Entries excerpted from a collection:
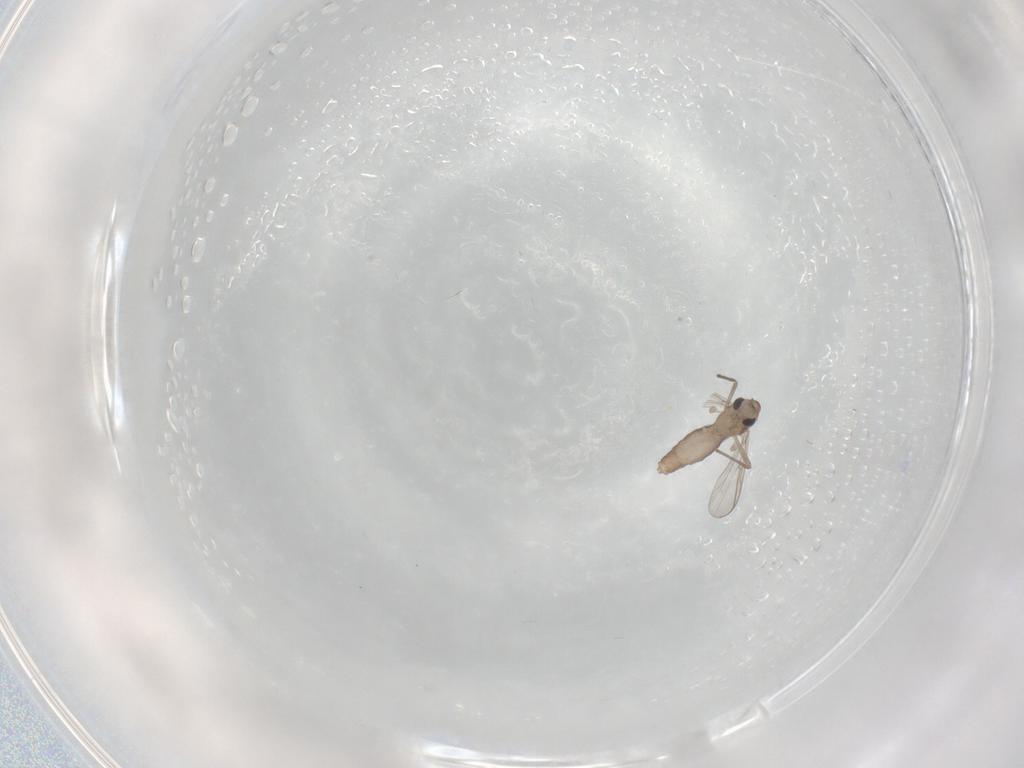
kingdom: Animalia
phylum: Arthropoda
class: Insecta
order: Diptera
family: Chironomidae
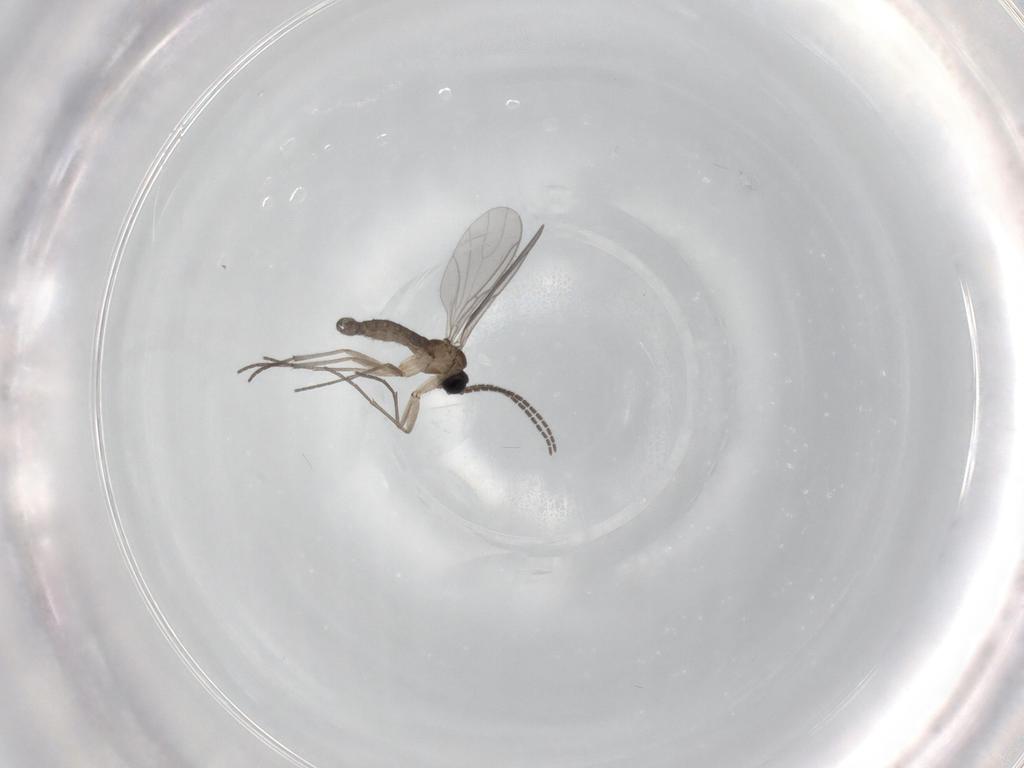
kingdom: Animalia
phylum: Arthropoda
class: Insecta
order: Diptera
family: Sciaridae
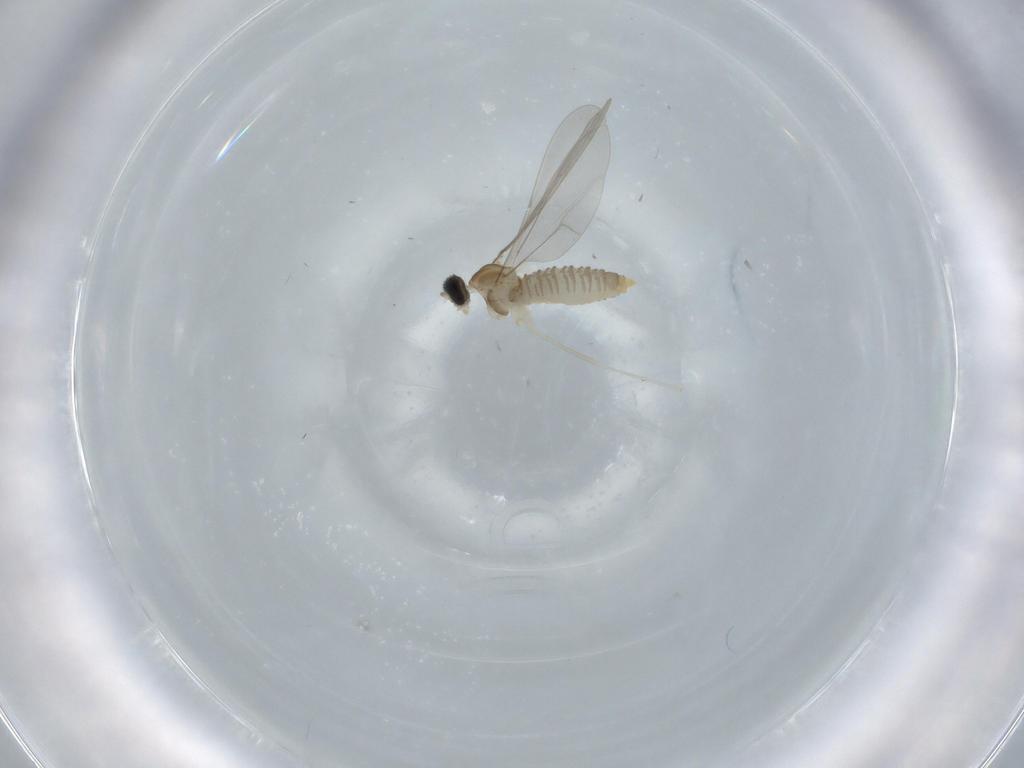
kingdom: Animalia
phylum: Arthropoda
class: Insecta
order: Diptera
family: Cecidomyiidae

• [Aim of the task] Render the text lines of all the entries above as a Markdown table with the columns Row and Line, numbering the rows and skipping blank lines. Leave the pictures out.

• [Solution for this task]
| Row | Line |
|---|---|
| 1 | kingdom: Animalia |
| 2 | phylum: Arthropoda |
| 3 | class: Insecta |
| 4 | order: Diptera |
| 5 | family: Chironomidae |
| 6 | kingdom: Animalia |
| 7 | phylum: Arthropoda |
| 8 | class: Insecta |
| 9 | order: Diptera |
| 10 | family: Sciaridae |
| 11 | kingdom: Animalia |
| 12 | phylum: Arthropoda |
| 13 | class: Insecta |
| 14 | order: Diptera |
| 15 | family: Cecidomyiidae |